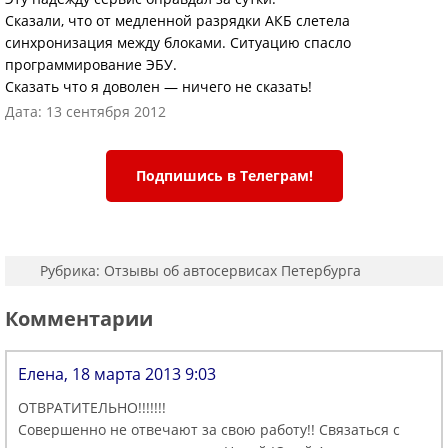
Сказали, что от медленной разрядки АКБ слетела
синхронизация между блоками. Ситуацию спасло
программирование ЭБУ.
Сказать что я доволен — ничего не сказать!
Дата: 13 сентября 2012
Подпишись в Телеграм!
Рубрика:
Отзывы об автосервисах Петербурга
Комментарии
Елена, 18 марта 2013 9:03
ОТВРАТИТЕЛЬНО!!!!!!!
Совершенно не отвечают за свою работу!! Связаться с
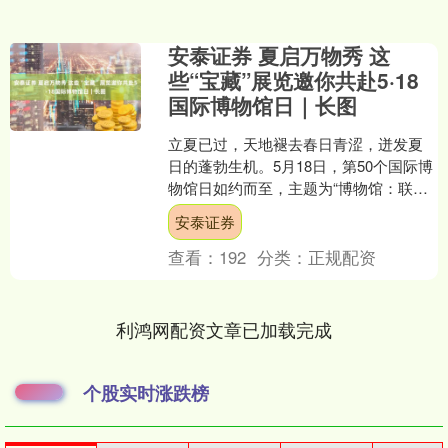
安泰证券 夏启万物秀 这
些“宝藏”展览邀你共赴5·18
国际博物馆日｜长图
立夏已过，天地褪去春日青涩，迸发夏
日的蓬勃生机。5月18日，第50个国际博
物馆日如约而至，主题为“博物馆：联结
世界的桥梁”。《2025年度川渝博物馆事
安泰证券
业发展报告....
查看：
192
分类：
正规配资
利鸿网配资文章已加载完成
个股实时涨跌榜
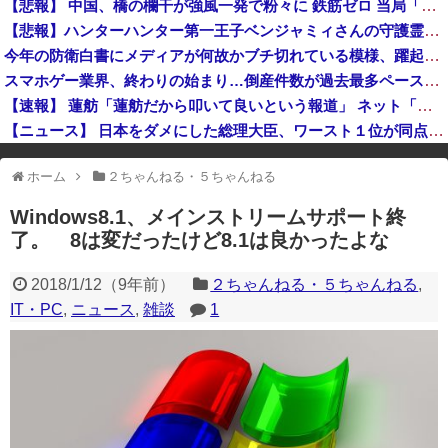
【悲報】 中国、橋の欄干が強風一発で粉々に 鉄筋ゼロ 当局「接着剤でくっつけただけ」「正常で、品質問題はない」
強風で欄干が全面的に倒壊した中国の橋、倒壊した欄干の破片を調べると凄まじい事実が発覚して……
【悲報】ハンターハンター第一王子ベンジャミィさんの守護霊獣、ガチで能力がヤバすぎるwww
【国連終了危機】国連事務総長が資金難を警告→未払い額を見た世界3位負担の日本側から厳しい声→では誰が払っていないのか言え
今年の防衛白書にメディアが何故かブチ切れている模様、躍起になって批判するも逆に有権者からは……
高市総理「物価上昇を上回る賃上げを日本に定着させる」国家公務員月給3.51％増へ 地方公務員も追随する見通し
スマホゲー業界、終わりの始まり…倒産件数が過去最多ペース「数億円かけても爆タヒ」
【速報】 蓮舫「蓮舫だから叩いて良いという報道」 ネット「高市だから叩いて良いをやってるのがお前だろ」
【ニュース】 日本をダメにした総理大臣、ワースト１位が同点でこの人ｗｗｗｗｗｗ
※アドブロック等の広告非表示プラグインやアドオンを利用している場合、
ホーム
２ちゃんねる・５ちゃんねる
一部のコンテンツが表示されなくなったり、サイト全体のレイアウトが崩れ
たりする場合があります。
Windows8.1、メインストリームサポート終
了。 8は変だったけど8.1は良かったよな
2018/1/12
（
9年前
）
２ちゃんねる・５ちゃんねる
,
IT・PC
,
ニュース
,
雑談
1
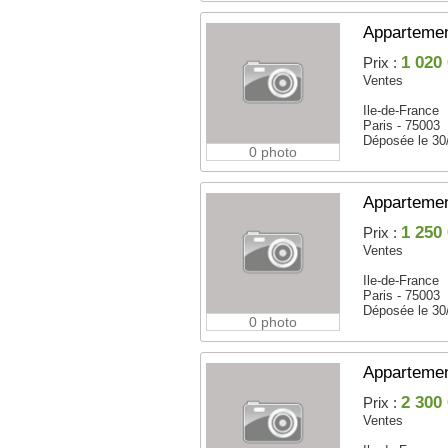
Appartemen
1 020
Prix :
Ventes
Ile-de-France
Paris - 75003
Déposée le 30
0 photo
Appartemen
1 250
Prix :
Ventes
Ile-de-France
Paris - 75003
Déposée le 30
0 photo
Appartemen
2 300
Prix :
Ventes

______________________________

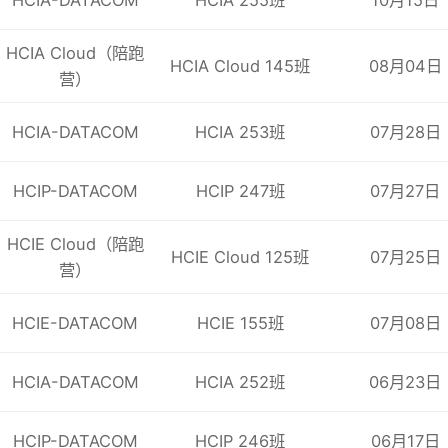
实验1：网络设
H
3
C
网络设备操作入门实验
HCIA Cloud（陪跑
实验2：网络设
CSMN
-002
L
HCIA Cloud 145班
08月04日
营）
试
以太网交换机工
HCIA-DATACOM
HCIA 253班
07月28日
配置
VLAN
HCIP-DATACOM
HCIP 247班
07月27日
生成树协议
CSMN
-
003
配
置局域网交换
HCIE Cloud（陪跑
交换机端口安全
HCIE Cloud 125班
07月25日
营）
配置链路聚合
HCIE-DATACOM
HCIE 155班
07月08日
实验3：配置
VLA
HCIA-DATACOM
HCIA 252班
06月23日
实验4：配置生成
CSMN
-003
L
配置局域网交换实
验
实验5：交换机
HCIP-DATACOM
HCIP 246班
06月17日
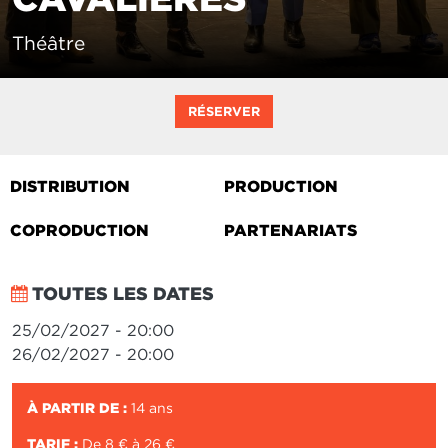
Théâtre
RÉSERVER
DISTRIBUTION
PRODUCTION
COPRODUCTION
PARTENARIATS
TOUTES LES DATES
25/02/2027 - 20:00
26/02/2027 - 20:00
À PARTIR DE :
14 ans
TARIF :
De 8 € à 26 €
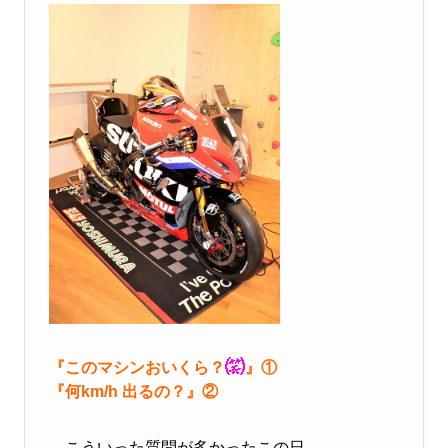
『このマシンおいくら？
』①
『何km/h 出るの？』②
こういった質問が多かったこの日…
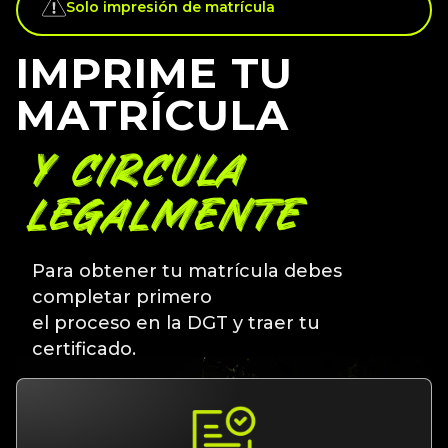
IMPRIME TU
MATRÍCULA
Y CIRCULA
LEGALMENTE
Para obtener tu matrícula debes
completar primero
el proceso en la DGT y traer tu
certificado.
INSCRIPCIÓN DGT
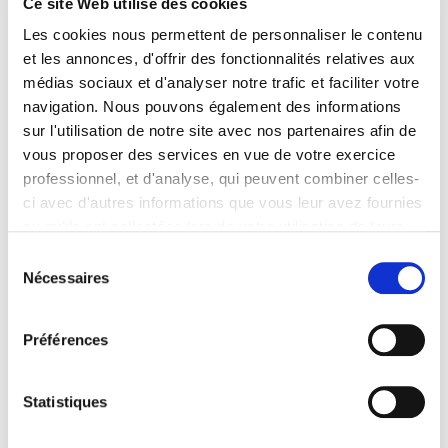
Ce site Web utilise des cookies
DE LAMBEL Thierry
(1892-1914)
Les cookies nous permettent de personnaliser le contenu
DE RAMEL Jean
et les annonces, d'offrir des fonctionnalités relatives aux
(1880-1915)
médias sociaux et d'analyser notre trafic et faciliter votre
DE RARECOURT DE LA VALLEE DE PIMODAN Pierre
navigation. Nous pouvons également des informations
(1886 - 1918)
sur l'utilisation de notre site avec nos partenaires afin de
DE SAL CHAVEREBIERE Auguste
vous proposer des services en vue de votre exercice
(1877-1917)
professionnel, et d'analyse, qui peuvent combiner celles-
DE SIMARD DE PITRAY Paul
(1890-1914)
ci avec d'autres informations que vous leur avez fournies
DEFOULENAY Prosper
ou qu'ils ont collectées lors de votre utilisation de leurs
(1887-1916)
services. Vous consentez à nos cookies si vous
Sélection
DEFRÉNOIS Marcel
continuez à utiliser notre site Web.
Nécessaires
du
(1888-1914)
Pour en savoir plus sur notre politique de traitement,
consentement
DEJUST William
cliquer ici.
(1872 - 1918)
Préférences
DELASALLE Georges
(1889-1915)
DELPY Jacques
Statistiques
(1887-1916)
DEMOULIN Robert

______________________________

Work required: From both blocks above, extract every line that contains the string "Cloud".

Your response:
HCIA Cloud（陪跑
HCIA Cloud 145班
HCIE Cloud（陪跑
HCIE Cloud 125班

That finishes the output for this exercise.